En este segundo largo documental, Mariano Llinás (Balnearios, Historias extraordinarias, La flor) rinde por completo la palabra oral —que caracteriza la mayoría de su obra— a la palabra cantada y hace que esta reine casi de manera absoluta en el relato; aunque esto implique un apego a formas y soluciones expresivas muchos menos arriesgadas que las asumidas en Concierto…, a favor de una puesta en escena más jolgoriosa, de divertimento y de crónica de la intimidad cómplice con los coprotagonistas de la película. 

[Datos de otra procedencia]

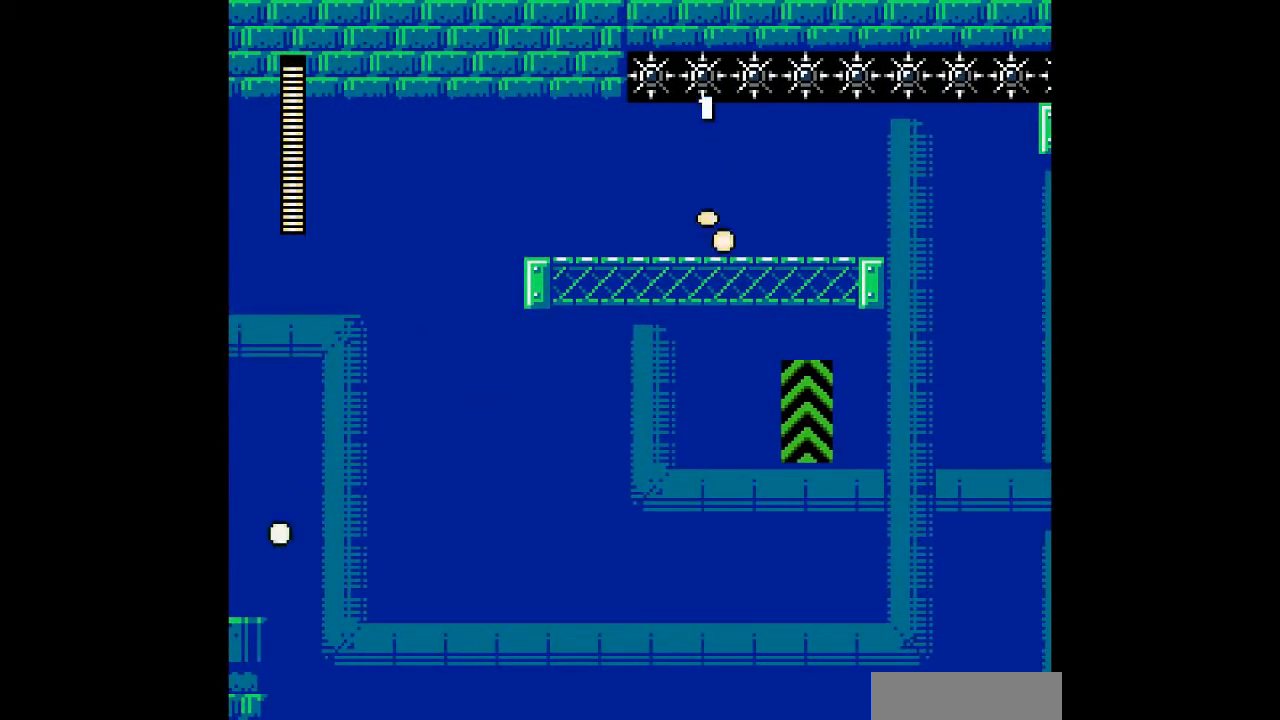
{"buttons": ["DPAD_RIGHT"], "events": [[100, "A", "up"], [233, "DPAD_RIGHT", "down"]]}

Durante el 9 de julio de 2021, los tres alegres tristes que resultan el propio Llinás, su amigo y fotógrafo Agustín Mendilaharzu, y el cantautor Pablo Dacal, deciden hacer una suerte remake del disco que nombra la película; acto en el que pudiera adivinarse algo del espíritu del Pierre Menard que Borges puso a escribir —no copiar ni replicar— El Quijote, o hasta de puro ritual mágico con el que evocar los espíritus de la historia argentina, sus tragedias, sus muertes, sus miedos, ambiciones, deseos y pasiones.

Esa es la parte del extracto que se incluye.